What we write must be readily comprehensible to the widest possible audience. Spell out acronyms. Never assume that the reader knows as much as you do. Try to compare complex ideas to phenomena in everyday life. See how Jonathan Van-Tam uses football to talk about the challenges of controlling Covid-19 infection rates, or how Maciej Ceglowski uses deep-fat fryers to talk about the dangers of machine learning.
Also, stay away from what Kaye called “Drivel” – i.e., those words that add very little or no value to a piece of writing. For instance, instead of saying “evidenced based”, actually provide the evidence that you are alluding to.
Moreover, when you talk about people, show them as doers or beneficiaries, depending on the case, but never as units. For instance, Scientists are people that will make contributions in the future, not part of a (STEM) pipeline. Show who is behind this work, and what drove you / them to do this work. Think how we care about how worked on the Covid-19 vaccine, or the scientist behind the Higgs bosom.
Clarify, said Kaye, is not the lowest common denominator but, rather, the most supreme achievement!
4. Persuasion: techniques to boost the receptiveness to your argument
Some persuasion techniques discussed include the following:
- Make a confession or concession – e.g., We had the best intentions with this policy, but it didn’t work. However, now we have a way to make it better.
- Get audience to agree with you – Building agreement on the small points is the scaffolding to agreeing with the overall argument. This is called the principle of consistency, in social psychology.
- Contrast good vs evil – Usually helpful to point out who/what is the enemy in this situation, and contrast yourself with it. E.g., people that misrepresent science and cause terrible problems vs. what you are seeking to do.
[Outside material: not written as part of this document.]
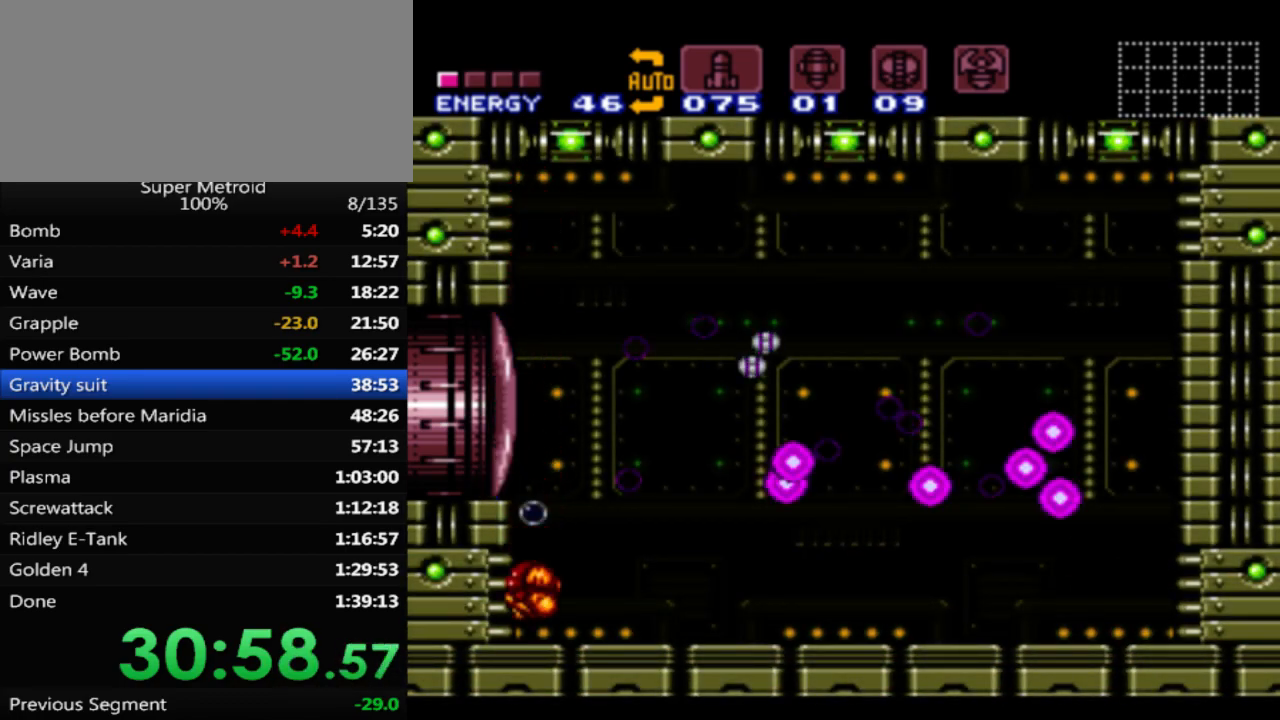
{"buttons": ["A", "B", "DPAD_RIGHT"], "events": [[17, "X", "up"], [50, "DPAD_UP", "up"], [83, "B", "down"], [150, "DPAD_RIGHT", "down"], [483, "A", "down"]]}
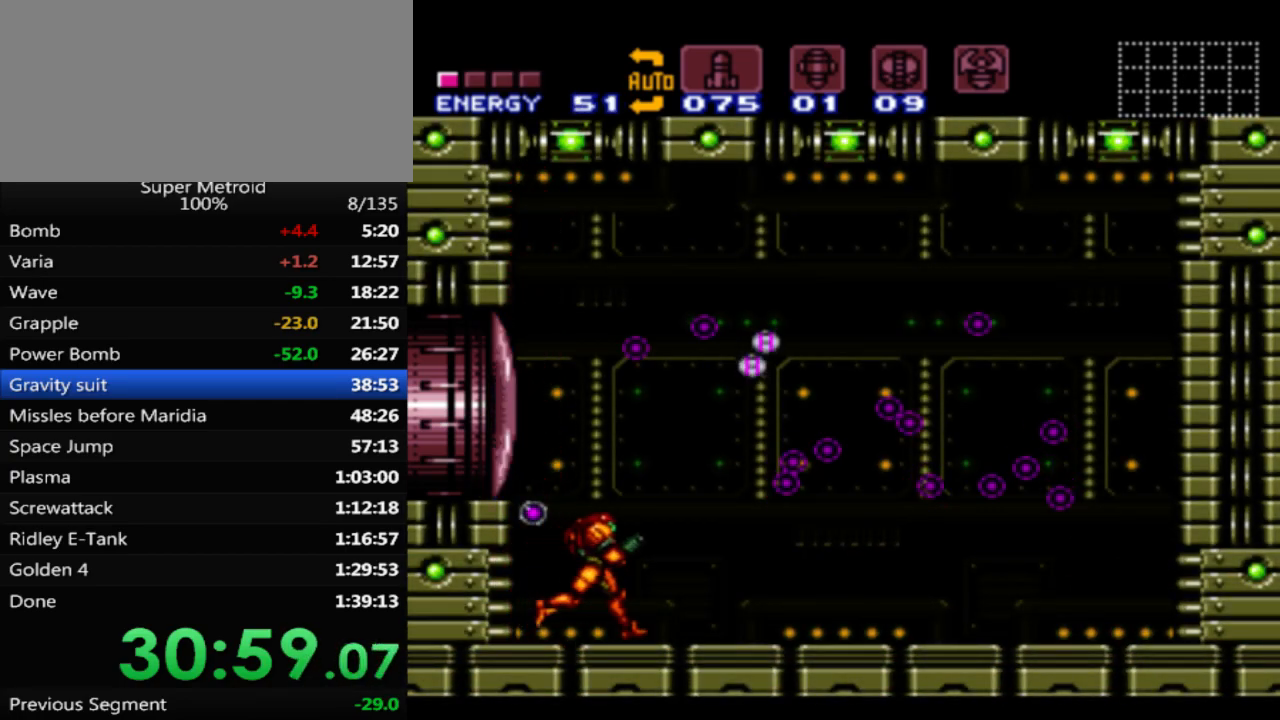
{"buttons": ["B", "DPAD_RIGHT"], "events": [[317, "A", "up"]]}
- Create sense of urgency – See how sofa advertisers always emphasise the limited time offer. Make audience think that they have no time to lose. E.g. What we are suggesting here, needs to be implemented tomorrow, if we want to avoid the disastrous consequences.
- Show Authority – I.e., Who agrees with your point? What is the consensus? Who else is in the same position as you? Provide evidence (though, here, Kaye warns that you need to understand who you are addressing rhe message to: some are voracious readers and want to know the detail and the sources, but not all. Style needs to be tailored to requirements of the minister).
5. Pizzazz: small details that make your writing more vivid and enticing
- Killer examples – They need to be relevant to audience, but try not to use examples that have been used to death (or too stereotypical).
- The Call-back – Give example at the start. Present your argument. Then, at the end, come back to the example and show how your idea improves the situation for the example.
- Rule of three – A classic piece of rhetoric. Think of popular “slogans” like “liberty, equality and fraternity” or “education, education, education”. BUT, use this sparingly, or it will stand out like a sore thumb.
Finally, Kaye suggested the following examples om how to write, succinctly:
- The Sun – Direct and clear. No fancy words.
- The New Yorker – Particularly, their storytelling and how they humanise the story. Example, when they write about science, they always emphasise the scientist, what s/he has done, and how they got to this place.
Have you come across any good advice on science communication, recently? Or good examples?